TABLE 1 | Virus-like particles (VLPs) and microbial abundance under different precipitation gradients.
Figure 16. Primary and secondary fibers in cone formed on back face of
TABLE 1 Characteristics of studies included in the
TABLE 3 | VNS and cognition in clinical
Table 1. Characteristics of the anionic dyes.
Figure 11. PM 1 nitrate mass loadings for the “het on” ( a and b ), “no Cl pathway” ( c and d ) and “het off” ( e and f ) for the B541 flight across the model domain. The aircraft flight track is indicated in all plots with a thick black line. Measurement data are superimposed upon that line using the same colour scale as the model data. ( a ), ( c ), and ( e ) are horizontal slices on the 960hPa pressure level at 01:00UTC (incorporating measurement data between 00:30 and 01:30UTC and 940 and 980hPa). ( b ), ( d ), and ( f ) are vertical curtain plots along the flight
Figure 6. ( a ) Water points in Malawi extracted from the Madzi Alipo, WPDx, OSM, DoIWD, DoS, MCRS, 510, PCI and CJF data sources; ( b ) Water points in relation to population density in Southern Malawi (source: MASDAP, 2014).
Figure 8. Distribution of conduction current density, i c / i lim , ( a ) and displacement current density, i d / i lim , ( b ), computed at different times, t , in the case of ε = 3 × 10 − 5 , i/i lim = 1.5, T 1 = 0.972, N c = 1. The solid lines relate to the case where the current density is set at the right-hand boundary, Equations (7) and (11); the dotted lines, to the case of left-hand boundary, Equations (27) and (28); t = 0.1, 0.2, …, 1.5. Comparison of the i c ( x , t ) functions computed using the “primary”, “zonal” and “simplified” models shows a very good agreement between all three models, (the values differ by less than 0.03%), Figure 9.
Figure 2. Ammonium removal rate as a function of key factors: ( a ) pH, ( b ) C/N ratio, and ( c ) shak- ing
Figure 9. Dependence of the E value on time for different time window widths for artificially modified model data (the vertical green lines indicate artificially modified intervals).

┄┄┄┄┄┄┄┄┄┄

-- Exercise aim --
Report, with a number and no other words, how many lines of the listing contain "Characteristics".

-- Output for this exercise --
2